# A Substrate-Integrated Waveguide Filtering Power Divider with Broadside-Coupled Inner-Meander-Slot Complementary Split-Ring Resonator

**Authors:** Jinjia Hu, Chen Wang, Yongmao Huang, Shuai Ding, Maurizio Bozzi

PMC · DOI: 10.3390/mi17010103 · 2026-01-13

## TL;DR

This paper introduces a compact microwave component that combines filtering and power division functions using a modified resonator design.

## Contribution

The novel inner-meander-slot complementary split-ring resonator enables size reduction and improved performance in microwave systems.

## Key findings

- The proposed design reduces the circuit size by over 30% compared to traditional designs.
- The filtering power divider achieves a center frequency of 3.53 GHz with good isolation and low insertion loss.
- The design shows good magnitude and phase variations, suitable for microwave system integration.

## Abstract

In this work, a substrate-integrated waveguide (SIW) filtering power divider with a modified complementary split-ring resonator (CSRR) is reported.
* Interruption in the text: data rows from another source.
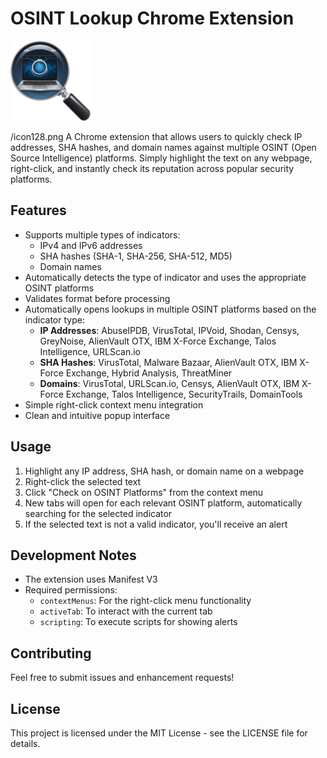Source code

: # OSINT Lookup Chrome Extension

![Threat Hunting Automation Tool](./icons/icon128.png)

/icon128.png
A Chrome extension that allows users to quickly check IP addresses, SHA hashes, and domain names against multiple OSINT (Open Source Intelligence) platforms. Simply highlight the text on any webpage, right-click, and instantly check its reputation across popular security platforms.

## Features

- Supports multiple types of indicators:
  - IPv4 and IPv6 addresses
  - SHA hashes (SHA-1, SHA-256, SHA-512, MD5)
  - Domain names
- Automatically detects the type of indicator and uses the appropriate OSINT platforms
- Validates format before processing
- Automatically opens lookups in multiple OSINT platforms based on the indicator type:
  - **IP Addresses**: AbuseIPDB, VirusTotal, IPVoid, Shodan, Censys, GreyNoise, AlienVault OTX, IBM X-Force Exchange, Talos Intelligence, URLScan.io
  - **SHA Hashes**: VirusTotal, Malware Bazaar, AlienVault OTX, IBM X-Force Exchange, Hybrid Analysis, ThreatMiner
  - **Domains**: VirusTotal, URLScan.io, Censys, AlienVault OTX, IBM X-Force Exchange, Talos Intelligence, SecurityTrails, DomainTools
- Simple right-click context menu integration
- Clean and intuitive popup interface

## Usage

1. Highlight any IP address, SHA hash, or domain name on a webpage
2. Right-click the selected text
3. Click "Check on OSINT Platforms" from the context menu
4. New tabs will open for each relevant OSINT platform, automatically searching for the selected indicator
5. If the selected text is not a valid indicator, you'll receive an alert


## Development Notes

- The extension uses Manifest V3
- Required permissions:
  - `contextMenus`: For the right-click menu functionality
  - `activeTab`: To interact with the current tab
  - `scripting`: To execute scripts for showing alerts

## Contributing

Feel free to submit issues and enhancement requests!

## License

This project is licensed under the MIT License - see the LICENSE file for details.

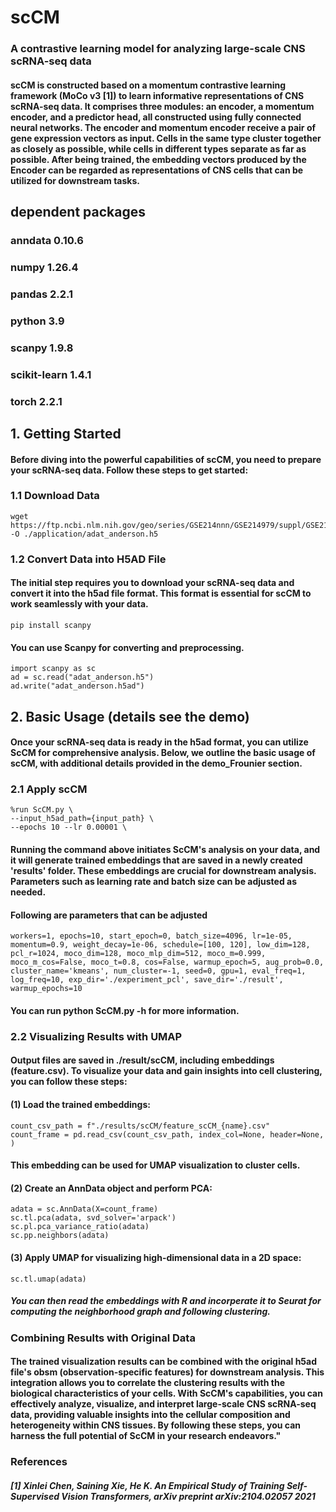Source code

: # scCM
### A contrastive learning model for analyzing large-scale CNS scRNA-seq data
#### scCM is constructed based on a momentum contrastive learning framework (MoCo v3 [1]) to learn informative representations of CNS scRNA-seq data. It comprises three modules: an encoder, a momentum encoder, and a predictor head, all constructed using fully connected neural networks. The encoder and momentum encoder receive a pair of gene expression vectors as input. Cells in the same type cluster together as closely as possible, while cells in different types separate as far as possible. After being trained, the embedding vectors produced by the Encoder can be regarded as representations of CNS cells that can be utilized for downstream tasks. 

## dependent packages
### anndata 0.10.6
### numpy 1.26.4
### pandas 2.2.1
### python 3.9
### scanpy 1.9.8
### scikit-learn 1.4.1
### torch 2.2.1

## 1. Getting Started
#### Before diving into the powerful capabilities of scCM, you need to prepare your scRNA-seq data. Follow these steps to get started:
### 1.1 Download Data

	wget https://ftp.ncbi.nlm.nih.gov/geo/series/GSE214nnn/GSE214979/suppl/GSE214979_filtered_feature_bc_matrix.h5 -O ./application/adat_anderson.h5

### 1.2 Convert Data into H5AD File
#### The initial step requires you to download your scRNA-seq data and convert it into the h5ad file format. This format is essential for scCM to work seamlessly with your data.

	pip install scanpy
 
#### You can use Scanpy for converting and preprocessing.
 	
	import scanpy as sc
	ad = sc.read("adat_anderson.h5") 
 	ad.write("adat_anderson.h5ad")
	
## 2. Basic Usage (details see the demo)
#### Once your scRNA-seq data is ready in the h5ad format, you can utilize ScCM for comprehensive analysis. Below, we outline the basic usage of scCM, with additional details provided in the demo_Frounier section.
### 2.1 Apply scCM

	%run ScCM.py \
	--input_h5ad_path={input_path} \
 	--epochs 10 --lr 0.00001 \

#### Running the command above initiates ScCM's analysis on your data, and it will generate trained embeddings that are saved in a newly created 'results' folder. These embeddings are crucial for downstream analysis. Parameters such as learning rate and batch size can be adjusted as needed.
#### Following are parameters that can be adjusted
	workers=1, epochs=10, start_epoch=0, batch_size=4096, lr=1e-05, momentum=0.9, weight_decay=1e-06, schedule=[100, 120], low_dim=128, pcl_r=1024, moco_dim=128, moco_mlp_dim=512, moco_m=0.999, moco_m_cos=False, moco_t=0.8, cos=False, warmup_epoch=5, aug_prob=0.0, cluster_name='kmeans', num_cluster=-1, seed=0, gpu=1, eval_freq=1, log_freq=10, exp_dir='./experiment_pcl', save_dir='./result', warmup_epochs=10
#### You can run python ScCM.py -h for more information.

### 2.2 Visualizing Results with UMAP
#### Output files are saved in ./result/scCM, including embeddings (feature.csv). To visualize your data and gain insights into cell clustering, you can follow these steps:

#### (1) Load the trained embeddings:

	count_csv_path = f"./results/scCM/feature_scCM_{name}.csv"
	count_frame = pd.read_csv(count_csv_path, index_col=None, header=None, )

#### This embedding can be used for UMAP visualization to cluster cells.

#### (2) Create an AnnData object and perform PCA:

	adata = sc.AnnData(X=count_frame)
	sc.tl.pca(adata, svd_solver='arpack')
	sc.pl.pca_variance_ratio(adata) 
	sc.pp.neighbors(adata) 

#### (3) Apply UMAP for visualizing high-dimensional data in a 2D space:

	sc.tl.umap(adata) 

##### You can then read the embeddings with R and incorperate it to Seurat for computing the neighborhood graph and following clustering.

### Combining Results with Original Data
#### The trained visualization results can be combined with the original h5ad file's obsm (observation-specific features) for downstream analysis. This integration allows you to correlate the clustering results with the biological characteristics of your cells. With ScCM's capabilities, you can effectively analyze, visualize, and interpret large-scale CNS scRNA-seq data, providing valuable insights into the cellular composition and heterogeneity within CNS tissues. By following these steps, you can harness the full potential of ScCM in your research endeavors."

### References
##### [1] Xinlei Chen, Saining Xie, He K. An Empirical Study of Training Self-Supervised Vision Transformers, arXiv preprint arXiv:2104.02057 2021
Firstly, by integrating the meander-shaped slots with the conventional CSRR, the proposed inner-meander-slot CSRR (IMSCSRR) can enlarge the total length of the defected slot and increase the width of the split, thus enhancing the equivalent capacitance and inductance. In this way, the fundamental resonant frequency of the IMSCSRR can be effectively decreased without enlarging the circuit size, which can generally help to reduce the physical size by over 35%. Subsequently, to further reduce the circuit size, two IMSCSRRs are separately loaded on the top and bottom metal covers to constitute a broadside-coupled IMSCSRR, which is combined with the SIW. To verify the efficacy of the proposed SIW-IMSCSRR unit cell, a two-way filtering power divider is implemented. It combines the band-selection function of a filter and the power-distribution property of a power divider, thereby enhancing system integration and realizing size compactness. Experimental results show that the proposed filtering power divider achieves a center frequency of 3.53 GHz, a bandwidth of about 320 MHz, an in-band insertion loss of (3 + 1.3) dB, an in-band isolation of over 21 dB, and a size reduction of about 30% compared with the design without broadside-coupling, as well as good magnitude and phase variations. All the results indicate that the proposed filtering power divider achieves a good balance between low loss, high isolation, and compact size, which is suitable for system integration applications in microwave scenarios.